# [Votre tâche]
Indiquez si chaque affirmation ci-dessous concorde avec l'extrait choisi, en répondant par oui ou non et en citant mot pour mot les termes décisifs de l'extrait choisi. (a) Le policier chargé de la protection rapprochée de Charb avait 49 ans. (b) Michel était le correcteur de presse de la rédaction. (c) Elsa Cayat tenait une chronique hebdomadaire.

# [Extrait choisi]
= = = = = = =
Charlie hebdo : 5 ans déjà …

Comment ? Comment dire l’indicible ? Comment expliquer, comment poser des mots pour traduire cette chape de plomb qui nous est tombée dessus mercredi 7 janvier 2015 en fin de matinée quand deux barbares armés de kalachnikov ont pénétré dans la rédaction de Charlie Hebdo pour en ressortir quelques minutes plus tard, laissant derrière eux 11 morts et, parce que la fête n’était pas finie, tuant comme un chien un fonctionnaire de police blessé sur un trottoir qui demandait grâce ! Images trop terribles à voir. Tout ça au nom d’un dieu qu’ils disent bon et miséricordieux … Ils étaient journalistes, policiers, simple visiteur, comme Michel, venu de Clermont-Ferrand, invité à suivre la conférence de rédaction, un autre était correcteur de presse. Le premier policier assassiné assurait la protection rapprochée de Charb, il avait 49 ans et se prénommait Franck. Le deuxième policier s’appelait Ahmed, il avait 42 ans et le correcteur de presse Mustapha. Il venait d’obtenir la nationalité française. Sur les réseaux sociaux, ses amis disent qu’il en était très fier. Frédéric lui, était employé de la Sodexo. Les autres étaient connus, très connus même, tant leurs dessins, leurs prises de position ont suscité de passion, de rigolades, de critiques aussi et pour finir, de haine : Charb, Cabu, Wolinski, Tignous, Honoré, Bernard Maris, la psychanalyste Elsa Cayat qui tenait dans l’hebdomadaire, une chronique bimensuelle.
En quelques minutes, ce que l’on croyait réservé à ces pays meurtris, que l’on croit si loin, où ce type d’événement terrifiant est quotidien, s’est abattu au plein cœur de Paris. Ce n’était pas des images de CNN avec son correspondant en direct live de Bagdad ou de Kaboul que l’on voyait en boucle sur les chaînes d’info françaises. Images auxquelles finalement on s’est habitué. Non, hier les images étaient en provenance de Paris, capitale de la France. Pas d’avion, pas de tours jumelles mais un effet terrible dont on ne mesure pas encore les conséquences.
= = = = = = =
# [Lignes fournies]
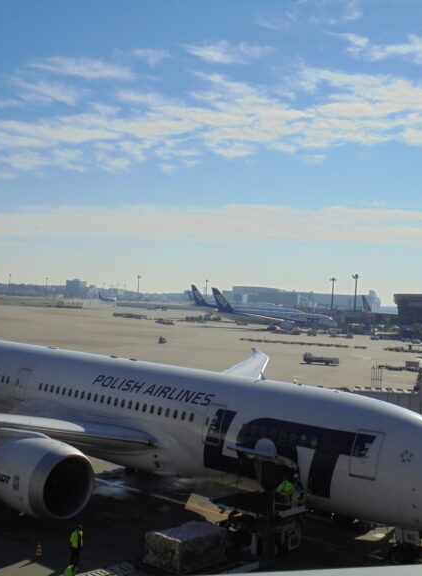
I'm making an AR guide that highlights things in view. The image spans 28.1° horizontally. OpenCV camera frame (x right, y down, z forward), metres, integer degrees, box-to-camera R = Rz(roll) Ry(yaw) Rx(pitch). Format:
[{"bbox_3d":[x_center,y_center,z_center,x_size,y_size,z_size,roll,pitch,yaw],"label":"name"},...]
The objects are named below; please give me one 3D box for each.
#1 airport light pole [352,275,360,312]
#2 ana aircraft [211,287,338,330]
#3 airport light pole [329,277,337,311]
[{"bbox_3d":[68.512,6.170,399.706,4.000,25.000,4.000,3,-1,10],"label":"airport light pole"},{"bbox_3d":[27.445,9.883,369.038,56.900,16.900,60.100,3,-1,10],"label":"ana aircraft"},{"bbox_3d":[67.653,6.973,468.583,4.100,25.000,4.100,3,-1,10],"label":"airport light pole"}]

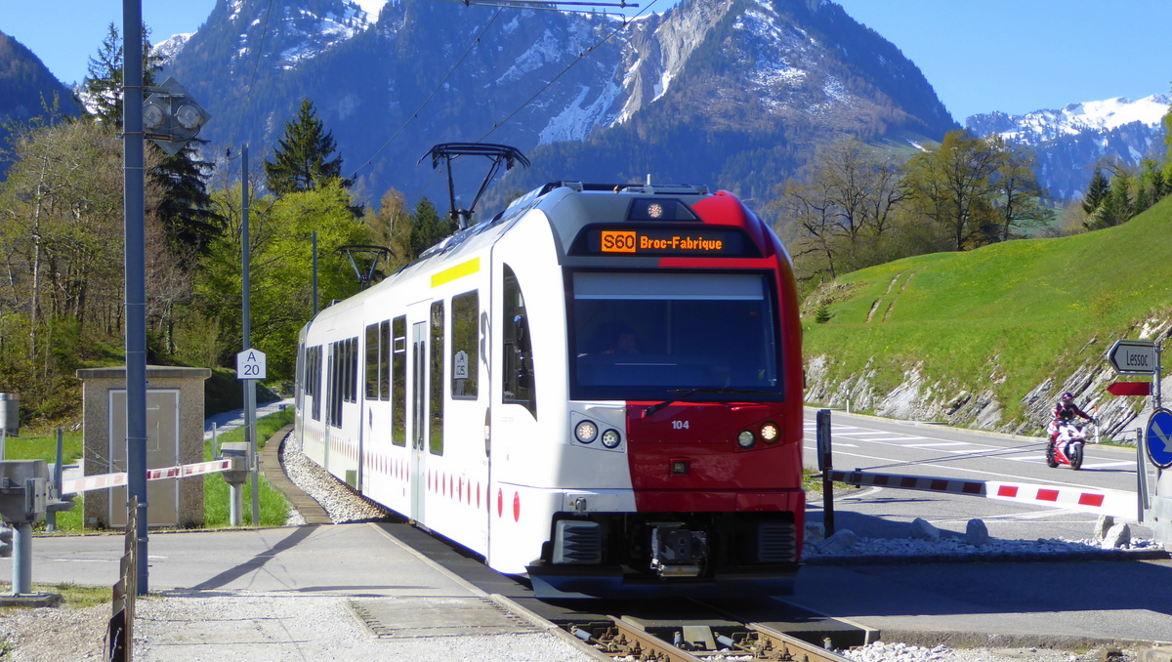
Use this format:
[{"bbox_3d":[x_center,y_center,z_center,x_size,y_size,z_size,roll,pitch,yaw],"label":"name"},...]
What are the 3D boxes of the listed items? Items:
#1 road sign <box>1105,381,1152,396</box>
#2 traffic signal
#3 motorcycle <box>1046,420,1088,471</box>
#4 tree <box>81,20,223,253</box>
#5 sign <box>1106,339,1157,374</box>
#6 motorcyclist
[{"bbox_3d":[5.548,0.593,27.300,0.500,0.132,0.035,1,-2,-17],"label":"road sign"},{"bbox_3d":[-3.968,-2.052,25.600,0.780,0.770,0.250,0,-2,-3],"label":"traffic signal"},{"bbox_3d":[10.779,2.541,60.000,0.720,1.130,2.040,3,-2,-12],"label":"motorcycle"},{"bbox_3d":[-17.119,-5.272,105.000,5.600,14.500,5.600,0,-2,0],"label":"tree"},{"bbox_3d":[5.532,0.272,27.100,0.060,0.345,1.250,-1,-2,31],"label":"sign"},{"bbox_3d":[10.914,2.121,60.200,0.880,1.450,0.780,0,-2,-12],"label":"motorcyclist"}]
= = = = = = =
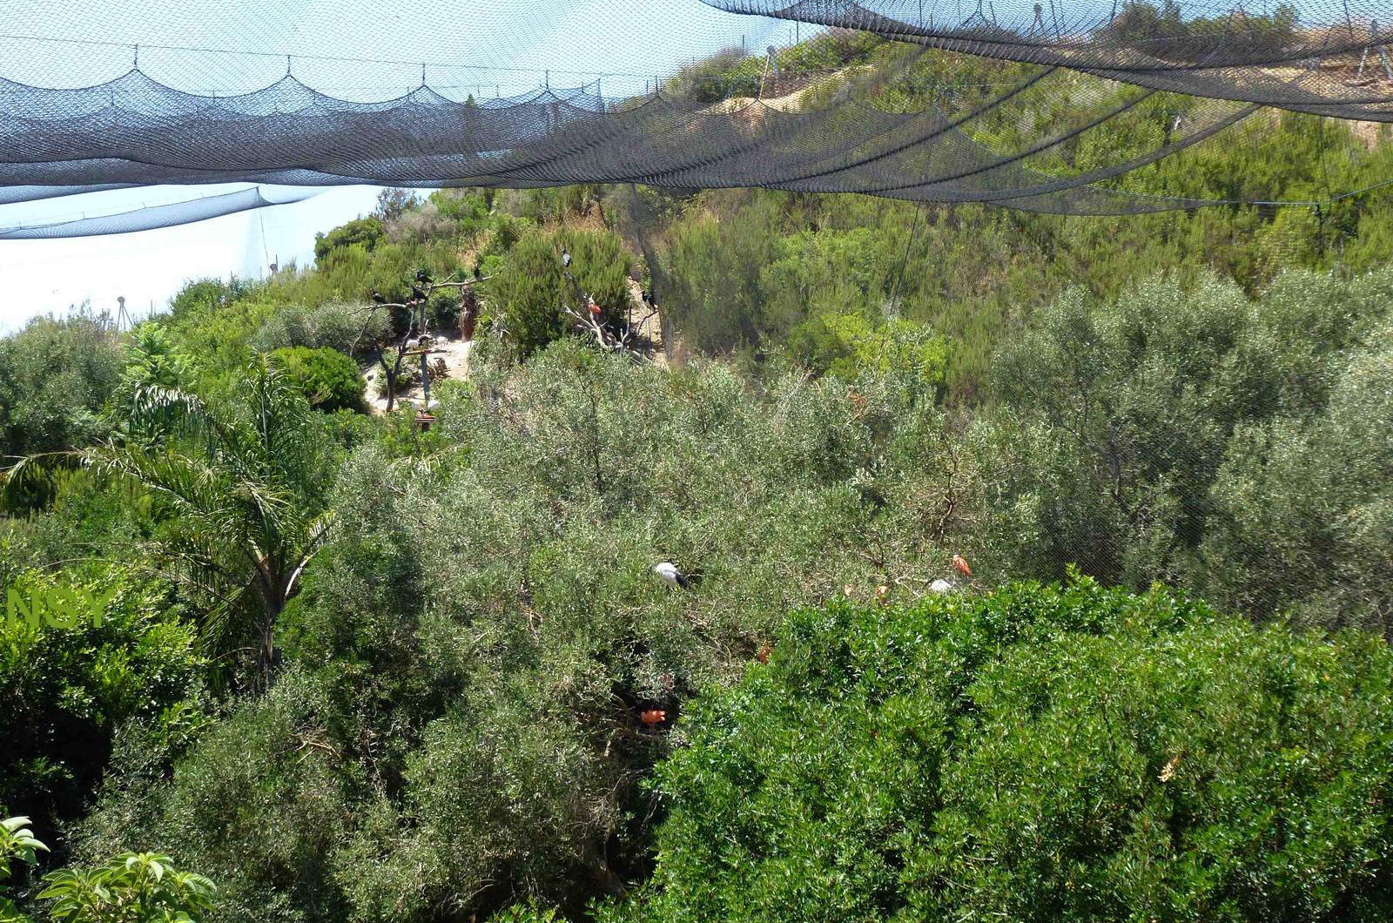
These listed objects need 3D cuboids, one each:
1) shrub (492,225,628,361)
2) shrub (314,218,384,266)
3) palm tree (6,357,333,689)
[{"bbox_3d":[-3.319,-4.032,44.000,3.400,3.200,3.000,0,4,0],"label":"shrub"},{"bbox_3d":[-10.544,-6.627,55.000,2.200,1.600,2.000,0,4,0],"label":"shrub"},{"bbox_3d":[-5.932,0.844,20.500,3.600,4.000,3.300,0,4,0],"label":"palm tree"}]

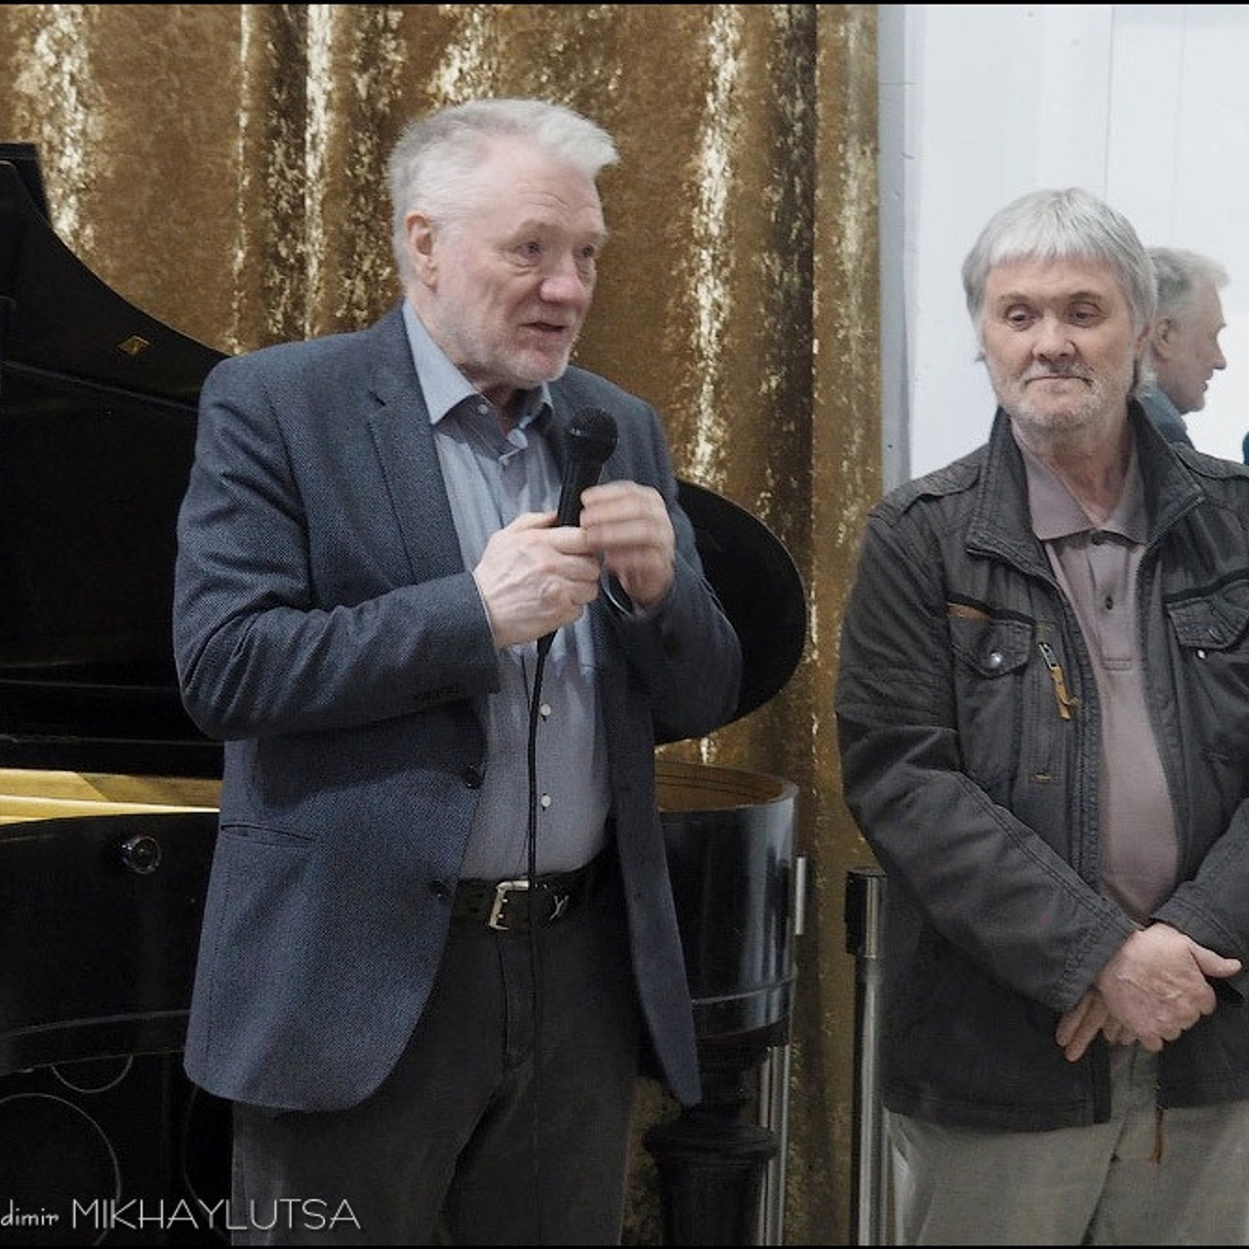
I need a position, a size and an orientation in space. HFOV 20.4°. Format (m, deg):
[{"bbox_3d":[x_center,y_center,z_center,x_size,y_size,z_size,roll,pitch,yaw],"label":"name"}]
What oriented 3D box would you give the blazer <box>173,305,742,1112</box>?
= = = = = = =
# [Résultat attendu]
(a) Oui : « Le premier policier assassiné assurait la protection rapprochée de Charb, il avait 49 ans et se prénommait Franck. »
(b) Non : « simple visiteur, comme Michel, venu de Clermont-Ferrand, invité à suivre la conférence de rédaction » ; le correcteur est « le correcteur de presse Mustapha ».
(c) Non : « la psychanalyste Elsa Cayat qui tenait dans l’hebdomadaire, une chronique bimensuelle ».